## KUTIPAN BACAAN
* * * * *

Pernah berbuat baik?
Kalau ditanya seperti itu, tentu saja kita pernah berbuat baik. Apalagi kita rutin membayar zakat dan menyisihkan sebagian harta untuk diberikan kepada orang lain. Lihat saja di sekitar kita. Ada orang yang menyumbangkan rezekinya untuk anak-anak yatim. Ada yang rutin membuatkan makanan untuk orang-orang yang membutuhkan. Ada juga yang menyumbangkan bahan bangunan untuk membangun sarana pendidikan dan kesehatan. Ya, semua orang pernah berbuat baik.
Eh, tunggu!
Kalau begitu, berarti berbuat baik adalah perkara memberi materi? Bagaimana dengan orang lain yang tidak memiliki harta cukup? Jangankan memberi, untuk menafkahi diri sendiri dan keluarga pun, harus mencari dengan susah payah. Apakah berarti mereka tidak pernah berbuat baik?
Dahulu, saya pernah hidup di lingkungan yang menganggap bahwa orang baik adalah orang yang suka memberi materi. Sementara, orang yang tidak pernah memberi, ya tidak dianggap baik. Itu berarti, orang yang tidak pernah memberi, tidak akan pernah berkesempatan berbuat baik?
Hati saya teriris. Sebab, pada saat itu, saya termasuk orang yang tidak bisa sering-sering memberi materi. Aduh, saya kok, jadi merasa rendah diri, ya? Sudah tidak bisa sering memberi materi, eh, saat memberi pun tidak bisa dalam jumlah besar.
Kecil hati? Ya.
Merasa tidak diterima di lingkungan? Tentu saja.
Tapi, saya bisa apa?
Meskipun lingkungan ini membawa dampak yang kurang baik bagi mental, toh saya tidak bisa keluar dari sini begitu saja. Saya memang tidak bisa memberi materi dalam jumlah besar seperti mereka. Namun, bukankah Allah memberi kesempatan yang sama pada semua orang, termasuk kesempatan untuk menjadi orang baik? Bukankah kebaikan berbagi bukan melulu sekadar berbagi materi? Kalau berbuat baik hanya perkara memberi materi, berarti menjadi orang baik, hanyalah sesuatu yang bisa dilihat manusia? Apa iya, Allah hanya menilai kebaikan berdasarkan sesuatu yang hanya bisa dilihat manusia?

* * * * *

## DATA MASUKAN
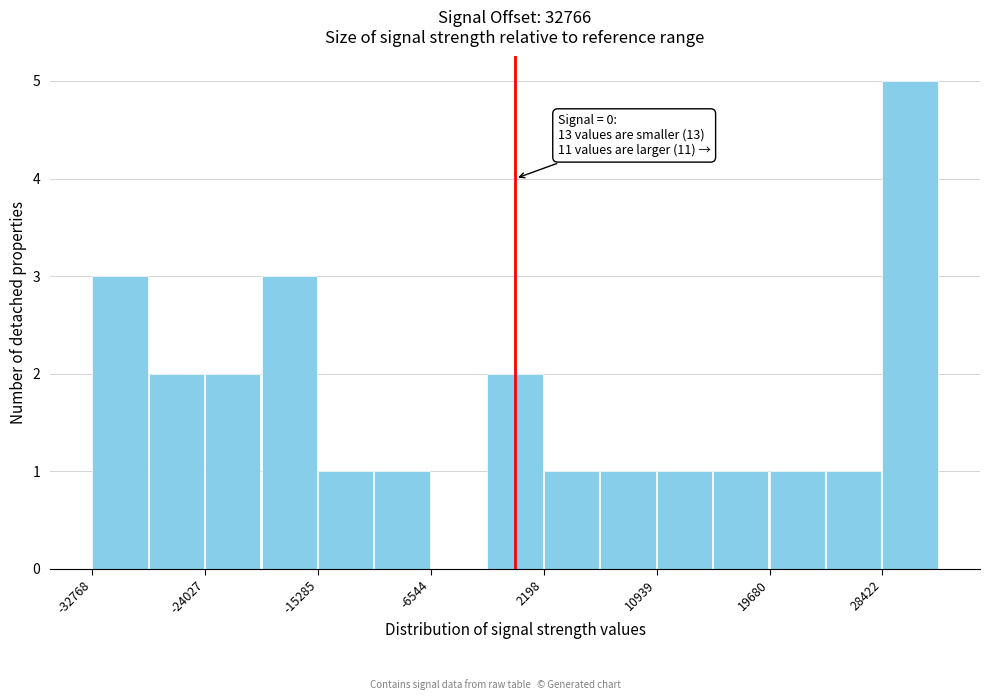

Over which range of the x-axis is the bar tallest?

28000 to 33000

* * * * *

## TUGAS YANG DIKERJAKAN
a - Menurut kutipan tentang berbuat baik, orang seperti apa yang dianggap baik di lingkungan tempat penulis dahulu pernah hidup?
b - Teruskan kutipan tentang berbuat baik dari kalimat terakhir yang ditampilkan.

## JAWABAN LATIHAN
a - Orang yang suka memberi materi.

b -
Dalam perjalanan hidup yang panjang, saya merenungi hal ini. Membayar zakat, tentu saja wajib. Memberi sedekah, atau memberi materi dalam bentuk lainnya, tentu saja boleh. Namun, memberi dalam bentuk lain, tidak salah, kok.
Hingga, pada suatu titik, saya sadar. Berbuat baik itu bukan semata agar dilihat manusia. Berbuat baik dan menjadi orang baik, tidak perlu mendapat pengakuan dari manusia. Akhirnya, saya membenahi pikiran. Saya yakin, kita bisa berbuat dan menebar kebaikan, meskipun tidak mendapat nilai dari orang sekitar. Ya, tentu saja Allah punya penilaian sendiri. Sejak itu, saya tidak mau lagi terpuruk karena keadaan lingkungan yang hanya menilai berdasarkan ukuran manusia
Berangkat dari Hati dan Pikiran
Lalu, kalau tidak bisa selalu memberi kebaikan berupa materi, apa yang bisa kita lakukan?
Bersihkan hati, jernihkan pikiran.
Ya, menjadi orang baik dan menebar kebaikan, berawal dari hati. Saya ingat ketika dalam perjalanan ibadah umroh, tour leader yang memimpin rombongan, memberi saran. Kita sudah berada di tanah suci, jadi hendaknya kita bukan hanya menjaga lisan, tapi juga membersihkan hati dan menjernihkan pikiran.
Membersihkan hati di sini adalah menahan hati agar tidak mudah mengomentari penampilan dan sikap orang lain. Berhenti menganggap orang lain lebih rendah. Membuang perasaan iri pada orang lain yang lebih beruntung dari kita.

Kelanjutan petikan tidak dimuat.